Since 1946, the American Cancer Society has funded research and training of health professionals to address the causes, prevention, and early detection of cancer, as well as new treatments, cancer survivorship, and end of life support for patients and their families. In those 72 years, the American Cancer Society’s extramural research grants program has devoted more than $4.8 billion to cancer research and has funded 47 Nobel Prize winners.

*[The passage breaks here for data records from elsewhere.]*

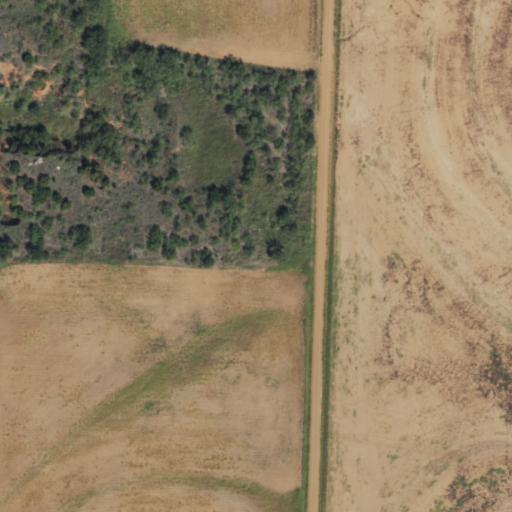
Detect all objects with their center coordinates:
road: (322, 256)
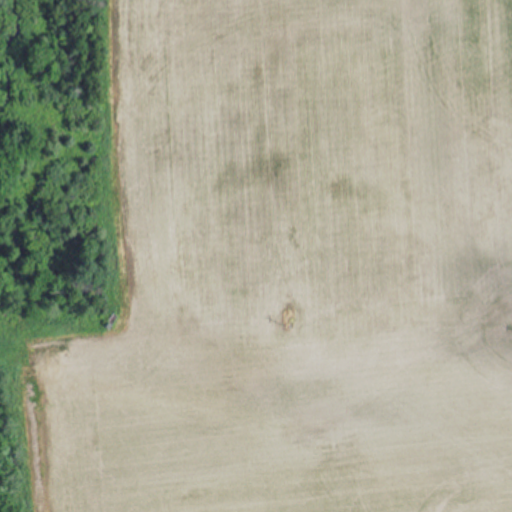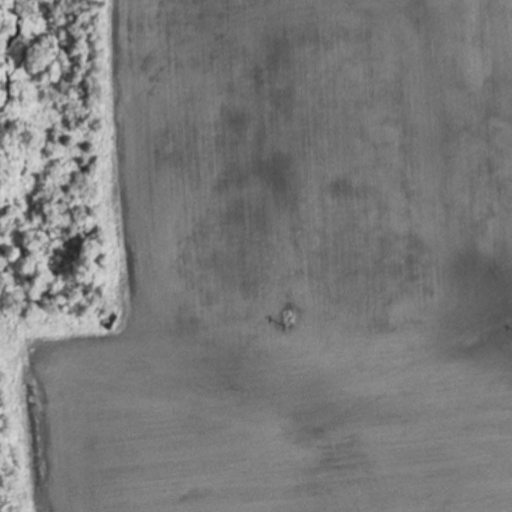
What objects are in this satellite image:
crop: (291, 267)
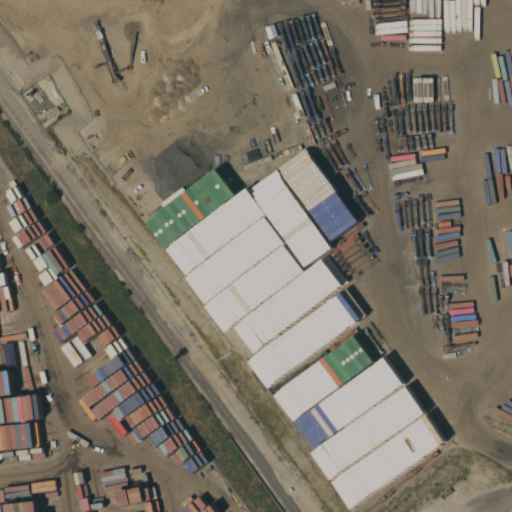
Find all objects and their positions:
building: (490, 144)
railway: (147, 305)
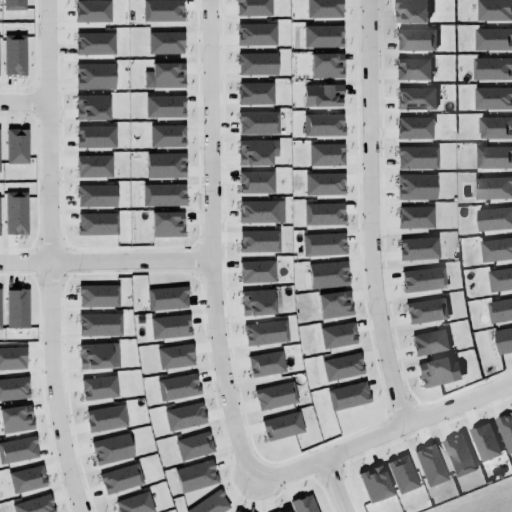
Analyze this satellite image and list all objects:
building: (14, 5)
building: (253, 8)
building: (323, 8)
building: (162, 10)
building: (494, 10)
building: (93, 11)
building: (411, 11)
building: (256, 34)
building: (322, 36)
building: (493, 38)
building: (416, 39)
building: (166, 43)
building: (95, 44)
building: (15, 55)
building: (257, 64)
building: (326, 65)
building: (492, 68)
building: (413, 69)
building: (93, 74)
building: (167, 75)
building: (94, 76)
building: (255, 93)
building: (322, 95)
building: (414, 97)
building: (416, 98)
building: (493, 98)
road: (21, 104)
building: (90, 104)
building: (164, 106)
building: (92, 107)
building: (258, 123)
building: (323, 125)
building: (495, 127)
building: (414, 128)
building: (100, 135)
building: (167, 136)
building: (96, 137)
building: (20, 144)
building: (17, 146)
building: (254, 152)
building: (326, 154)
building: (417, 157)
building: (493, 157)
building: (166, 165)
building: (94, 166)
building: (98, 166)
building: (256, 182)
building: (324, 184)
building: (416, 187)
building: (493, 187)
building: (98, 194)
building: (163, 195)
building: (97, 196)
building: (261, 212)
building: (16, 213)
building: (21, 214)
building: (324, 214)
road: (364, 215)
building: (416, 217)
building: (494, 218)
building: (101, 223)
building: (97, 224)
building: (167, 224)
building: (0, 229)
building: (259, 241)
building: (323, 244)
building: (419, 248)
building: (496, 249)
road: (102, 263)
building: (256, 269)
building: (257, 271)
building: (328, 274)
road: (206, 278)
building: (500, 279)
building: (423, 280)
building: (98, 296)
building: (167, 298)
building: (257, 302)
building: (334, 304)
building: (18, 308)
building: (500, 309)
building: (0, 310)
building: (427, 310)
building: (100, 324)
building: (170, 326)
building: (266, 333)
building: (338, 335)
building: (502, 338)
building: (504, 340)
building: (430, 342)
building: (95, 356)
building: (175, 356)
building: (12, 358)
building: (266, 364)
building: (342, 367)
building: (436, 372)
building: (178, 387)
building: (14, 388)
building: (99, 388)
building: (276, 396)
building: (348, 396)
road: (171, 415)
building: (185, 416)
building: (106, 418)
building: (15, 419)
building: (282, 426)
building: (505, 430)
building: (485, 441)
building: (194, 446)
building: (18, 449)
building: (112, 449)
building: (458, 455)
building: (431, 465)
building: (403, 474)
building: (196, 476)
building: (121, 478)
building: (27, 479)
building: (375, 484)
road: (329, 486)
building: (135, 503)
building: (210, 504)
building: (304, 504)
building: (34, 505)
building: (284, 510)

The Council for Extramural Research also approved 88 grant applications for funding, totaling $48, 986,711 that could not be funded due to budgetary constraints. These “pay-if” applications represent work that passed the Society’s multi-disciplinary review process but are beyond the Society’s current funding resources. They can be and often are subsidized by donors who wish to support research that would not otherwise be funded. In 2017, more than $11.5 million in additional funding helped finance 39 “pay-if” applications.